## Prepare environment

In [None]:
!git clone https://github.com/podmabsterio/dla_avss.git
%cd dla_avss
!pip install -r requirements.txt

## Download pretrained weights

- **ConvTasNet** – baseline audio separation model.
- **RTFSNet** – our main speech separation network.
- **Video Encoder** – generates mouth embeddings used as input to RTFSNet.


In [None]:
out_dir = "weights" # you can change dir if you want
!bash scripts/download_convtasnet.sh $out_dir
!bash scripts/download_rtfsnet.sh $out_dir
!bash scripts/download_video_encoder.sh $out_dir

## Example: Running Inference


If your dataset already contains ground truth signals, you can run inference and automatically compute all metrics by specifying a metric configuration in `metrics`.  
Make sure that the dataset parameter `expect_target` is set to `True`.

If your dataset is not split into train/val/test partitions, set `partition=None` during inference.

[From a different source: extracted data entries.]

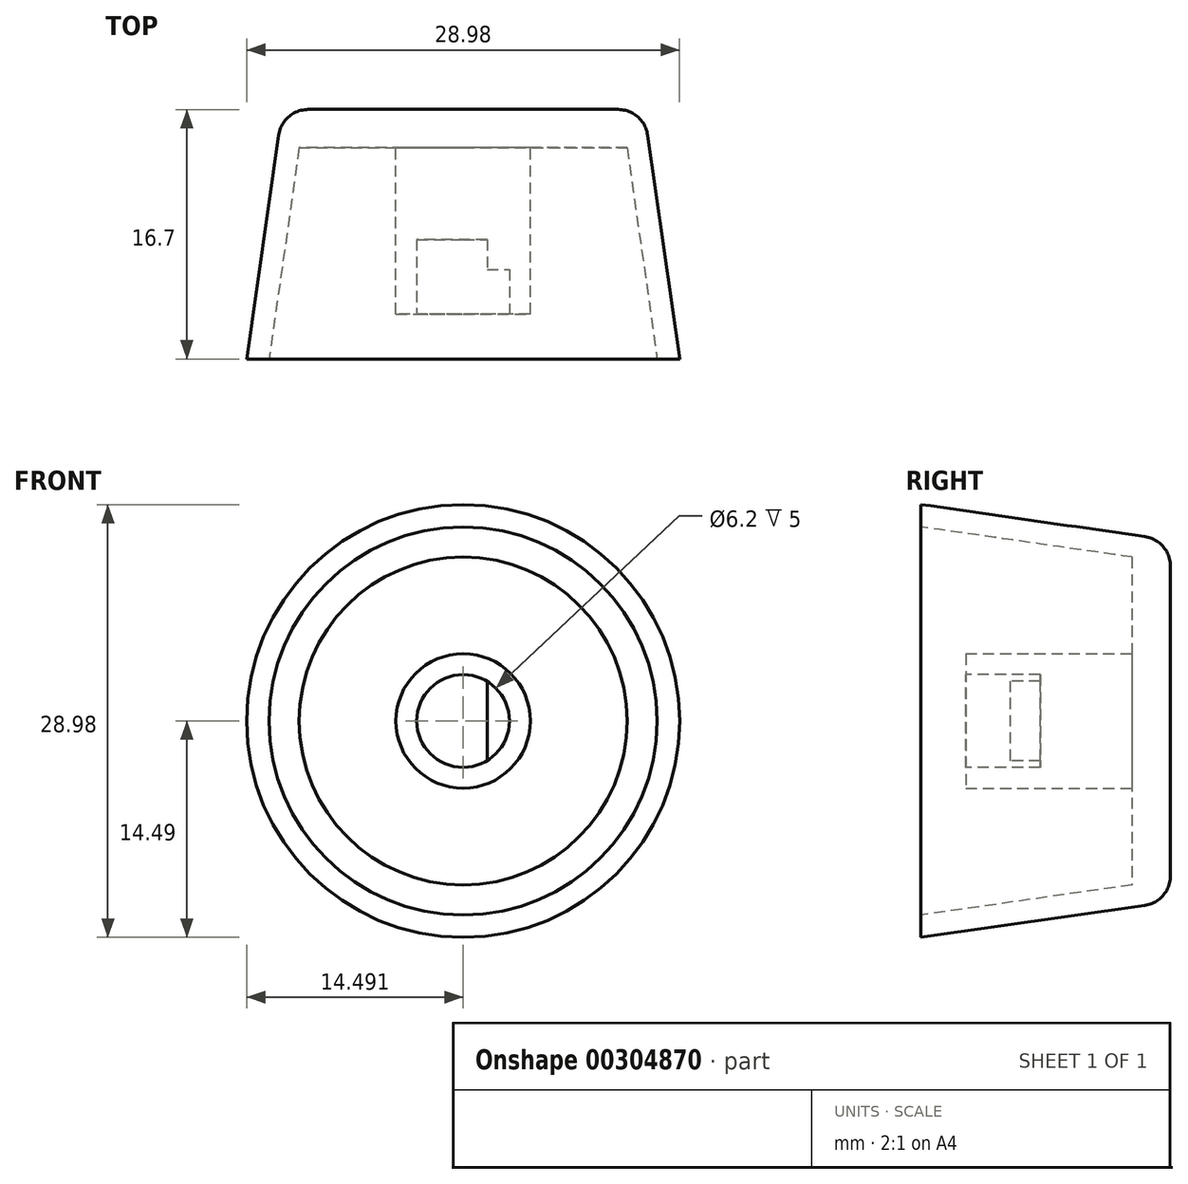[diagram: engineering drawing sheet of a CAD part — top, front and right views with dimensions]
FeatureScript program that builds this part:
annotation { "Feature Type Name" : "Feature", "Feature Type Description" : "" }
export const myFeature = defineFeature(function(context is Context, id is Id, definition is map)
    precondition{}
    {
        {
            var Q0;
            Q0=qCreatedBy(makeId("Top.planeOp"),FACE);
            var sketch = newSketch(context, id + "F0", { "sketchPlane" : qUnion([Q0])});
            skLineSegment(sketch, "E0", {"start": v(15.15, 0) * mm, "end": v(12.75, 16.7) * mm});
            skLineSegment(sketch, "E1", {"start": v(12.75, 16.7) * mm, "end": v(-11.47, 16.7) * mm});
            skLineSegment(sketch, "E2", {"start": v(-11.47, 16.7) * mm, "end": v(-13.85, 0) * mm});
            skLineSegment(sketch, "E3", {"start": v(-13.85, 0) * mm, "end": v(-12.35, 0) * mm});
            skLineSegment(sketch, "E4", {"start": v(-12.35, 0) * mm, "end": v(-10.33, 14.14) * mm});
            skLineSegment(sketch, "E5", {"start": v(-10.33, 14.14) * mm, "end": v(-3.86, 14.14) * mm});
            skLineSegment(sketch, "E6", {"start": v(-3.86, 14.14) * mm, "end": v(-3.86, 3) * mm});
            skLineSegment(sketch, "E7", {"start": v(-3.86, 3) * mm, "end": v(5.14, 3) * mm});
            skLineSegment(sketch, "E8", {"start": v(5.14, 3) * mm, "end": v(5.14, 14.14) * mm});
            skLineSegment(sketch, "E9", {"start": v(5.14, 14.14) * mm, "end": v(11.62, 14.14) * mm});
            skLineSegment(sketch, "E10", {"start": v(11.62, 14.14) * mm, "end": v(13.65, 0) * mm});
            skLineSegment(sketch, "E11", {"start": v(13.65, 0) * mm, "end": v(15.15, 0) * mm});
            skPoint(sketch, "E12", {"position": v(0.64, 16.7) * mm});
            skPoint(sketch, "E13", {"position": v(-11.47, 16.7) * mm});
            skPoint(sketch, "E14", {"position": v(12.75, 16.7) * mm});
            skLineSegment(sketch, "E15", {"start": v(0.64, 16.7) * mm, "end": v(0.64, -10.32) * mm});
            skSolve(sketch);
        }
        {
            var Q0;
            {var subQ0=sQuery(id+"F0.wireOp",EDGE,"E2");Q0=makeQuery(id+"F0.imprint","IMPRINT",FACE,{"disambiguationData":[TD([[makeQuery(id+"F0.imprint","IMPRINT",EDGE,{"derivedFrom":subQ0}),1.0]])]});}
            var Q1;
            Q1=sQuery(id+"F0.wireOp",EDGE,"E15");
            revolve(context, id + "F1", {"entities" : qUnion([Q0]), "axis" : qUnion([Q1]), "revolveType" : RevolveType.FULL});
        }
        {
            var Q0;
            Q0=makeQuery(id+"F1.opRevolve","SWEPT_EDGE",EDGE,{"disambiguationData":[OSD([sQuery(id+"F0.wireOp",EDGE,"E1"),sQuery(id+"F0.wireOp",EDGE,"E2")])]});
            fillet(context, id + "F2", {"entities" : qUnion([Q0]), "radius" : 2 * mm, "tangentPropagation" : true, "allowEdgeOverflow" : false});
        }
        {
            var Q0;
            Q0=makeQuery(id+"F1.opRevolve","SWEPT_FACE",FACE,{"disambiguationData":[OSD([sQuery(id+"F0.wireOp",EDGE,"E7")])]});
            var sketch = newSketch(context, id + "F3", { "sketchPlane" : qUnion([Q0])});
            skCircle(sketch, "E16", {"center": v(0.64, 0) * mm, "radius": 3.1 * mm});
            skLineSegment(sketch, "E17", {"start": v(2.24, -2.66) * mm, "end": v(2.24, 2.66) * mm});
            skSolve(sketch);
        }
        {
            var Q0;
            {var subQ0=sQuery(id+"F3.wireOp",EDGE,"E17");Q0=makeQuery(id+"F3.imprint","IMPRINT",FACE,{"disambiguationData":[TD([[makeQuery(id+"F3.imprint","IMPRINT",EDGE,{"derivedFrom":subQ0}),-1.0]])]});}
            var Q1;
            {var subQ0=sQuery(id+"F3.wireOp",EDGE,"E17");Q1=makeQuery(id+"F3.imprint","IMPRINT",FACE,{"disambiguationData":[TD([[makeQuery(id+"F3.imprint","IMPRINT",EDGE,{"derivedFrom":subQ0}),1.0]])]});}
            extrude(context, id + "F4", {"entities" : qUnion([Q0, Q1]), "operationType" : NewBodyOperationType.REMOVE, "oppositeDirection" : true, "depth" : 3 * mm});
        }
        {
            var Q0;
            {var subQ0=sQuery(id+"F3.wireOp",EDGE,"E17");Q0=makeQuery(id+"F3.imprint","IMPRINT",FACE,{"disambiguationData":[TD([[makeQuery(id+"F3.imprint","IMPRINT",EDGE,{"derivedFrom":subQ0}),1.0]])]});}
            extrude(context, id + "F5", {"entities" : qUnion([Q0]), "operationType" : NewBodyOperationType.REMOVE, "oppositeDirection" : true, "depth" : 5 * mm});
        }
    });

Results will be saved in `predictions` directory. Before running inference, the script below removes the previous `predictions` directory (if it exists) to avoid mixing old results with new ones.

In [None]:
import shutil, os
if os.path.exists("predictions"):
    shutil.rmtree("predictions")

!python inference.py \
    -cn=inf_rtfsnet.yaml \
    metrics=pit \
    datasets.inf.partition=train \
    datasets.inf.expect_target=True \
    datasets.inf.dataset_path=example_data \
    video_encoder.dataset_path=example_data \
    inferencer.save_path=predictions \
    inferencer.from_pretrained=weights/rtfsnet.pth

If your dataset contains only mixed audio (without ground-truth sources), you cannot compute separation metrics during inference.  
In this case, use the `empty` metric configuration (an empty list of metrics) and set `expect_target=False`.

In [None]:
if os.path.exists("predictions"):
    shutil.rmtree("predictions")

!python inference.py \
    -cn=inf_rtfsnet.yaml \
    metrics=empty \
    datasets.inf.partition=inf \
    datasets.inf.expect_target=False \
    datasets.inf.dataset_path=example_data \
    video_encoder.dataset_path=example_data \
    inferencer.save_path=predictions \
    inferencer.from_pretrained=weights/rtfsnet.pth

If you have already saved model predictions to disk and later obtained the corresponding ground-truth sources, you can compute the separation metrics afterwards using the `calc_metrics.py` script.

In [None]:
!python calc_metrics.py \
    -cn=calc_metrics_rtfsnet.yaml \
    metric_calculator.pred_path=predictions/inf \
    metric_calculator.gt_path=example_data/audio/train

## Load a custom dataset

You can try the model with your **own dataset stored on Google Drive**.  
Paste a public link to your dataset folder (shared via “Anyone with the link”) and it will be downloaded automatically and prepared for inference.


In [None]:
import os
import yadisk
import zipfile

!mkdir -p data/datasets/

dataset_link = input("Введите ссылку на ваш датасет (Yandex Drive / public link): ")
y = yadisk.YaDisk()
y.download_public(dataset_link, "custom_dataset.zip")
with zipfile.ZipFile("custom_dataset.zip", 'r') as zip_ref:
    zip_ref.extractall("data/datasets")

In [None]:
dataset_dir = 'data/datasets/my_dataset' # change my_dataset to your dataset folder name
if os.path.isdir(os.path.join(dataset_dir, "audio", "s1")):
    expect_target=True
    metrics_conf="pit"
else:
    expect_target=False
    metrics_conf="empty"


In [None]:
if os.path.exists("predictions"):
    shutil.rmtree("predictions")

!python inference.py \
    -cn=inf_rtfsnet.yaml \
    metrics=$metrics_conf \
    datasets.inf.partition=null \
    datasets.inf.expect_target=$expect_target \
    datasets.inf.dataset_path=$dataset_dir \
    video_encoder.dataset_path=$dataset_dir \
    inferencer.save_path=predictions \
    inferencer.from_pretrained=weights/rtfsnet.pth